**What this task involves:**
From the first line of the material through the line that holds "[654,221,696,234] slack. ->", repeat each line exactly and skip any picture.
=== Begin Enclosure ===
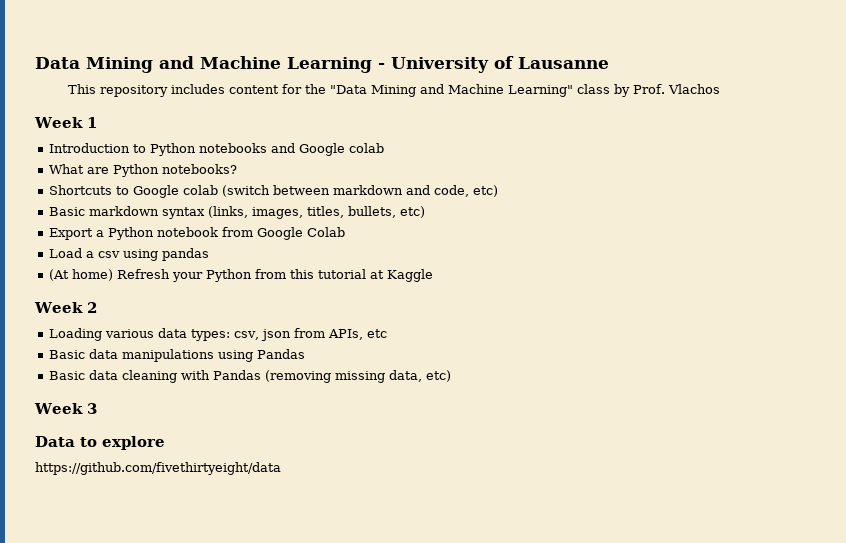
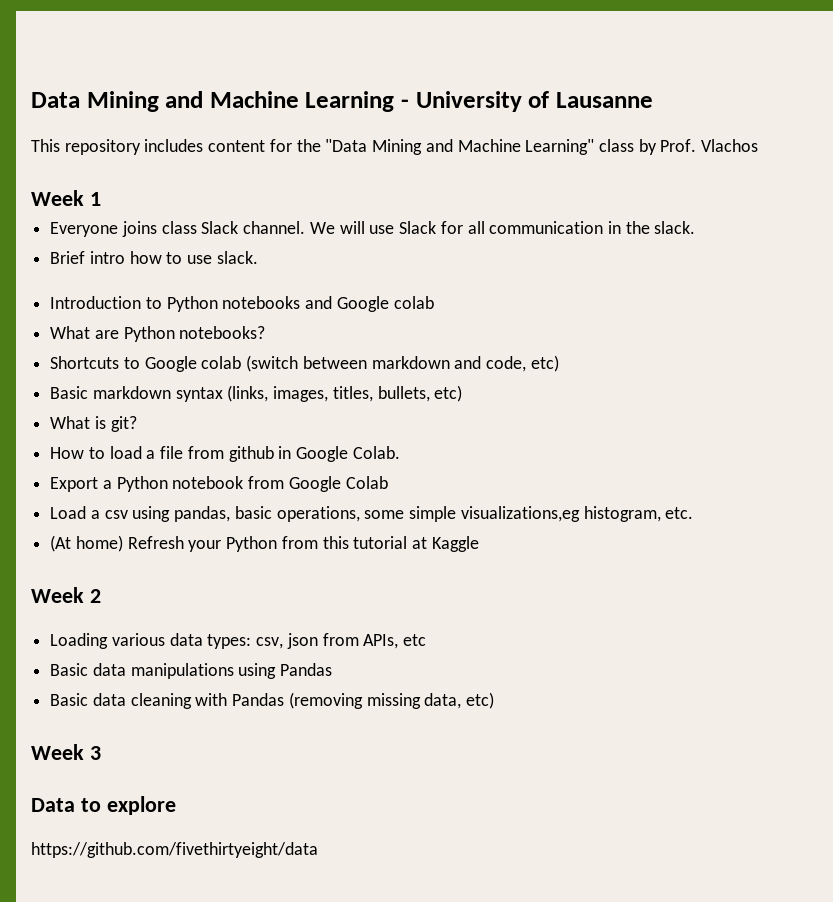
(97, 122) none -> [50,221,696,237] [50,251,258,264] // Everyone joins class Slack channel. We will use Slack for all communication in the slack. // Brief intro how to use slack.
(426, 212) none -> [50,416,137,432] [50,446,400,462] // What is git? // How to load a file from github in Google Colab.
[162,248,210,261] pandas -> [174,506,694,522] pandas, basic operations, some simple visualizations,eg histogram, etc.

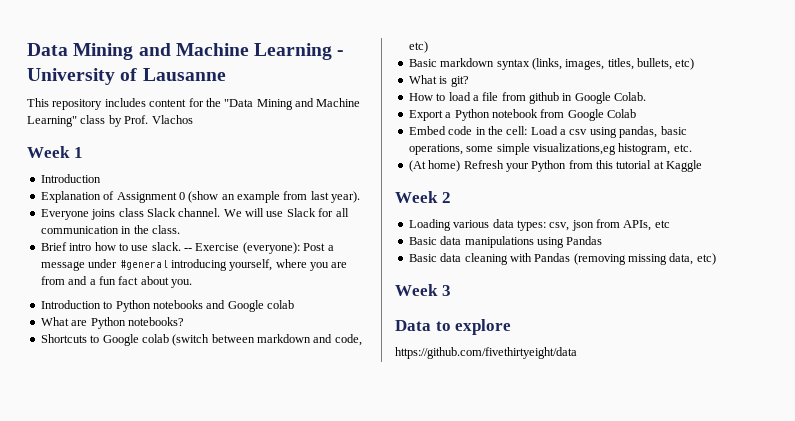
(101, 199) none -> [40,174,101,183] [40,191,361,203] // Introduction // Explanation of Assignment 0 (show an example from last year).
[654,221,696,234] slack. -> [151,225,180,234] class.
(258, 257) none -> [184,242,334,254] [40,259,348,271] [40,276,192,288] -- Exercise (everyone): Post a message under #general introducing yourself, where you are from and a fun fact about you.
(388, 482) none -> [408,126,528,135] Embed code in the cell:

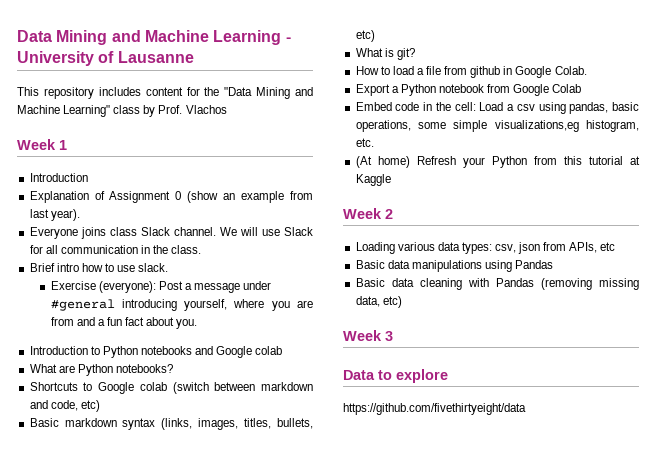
[184,248,192,251] -- -> (169, 267) //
=== End Enclosure ===
**Response:**
(97, 122) none -> [50,221,696,237] [50,251,258,264] // Everyone joins class Slack channel. We will use Slack for all communication in the slack. // Brief intro how to use slack.
(426, 212) none -> [50,416,137,432] [50,446,400,462] // What is git? // How to load a file from github in Google Colab.
[162,248,210,261] pandas -> [174,506,694,522] pandas, basic operations, some simple visualizations,eg histogram, etc.

(101, 199) none -> [40,174,101,183] [40,191,361,203] // Introduction // Explanation of Assignment 0 (show an example from last year).
[654,221,696,234] slack. -> [151,225,180,234] class.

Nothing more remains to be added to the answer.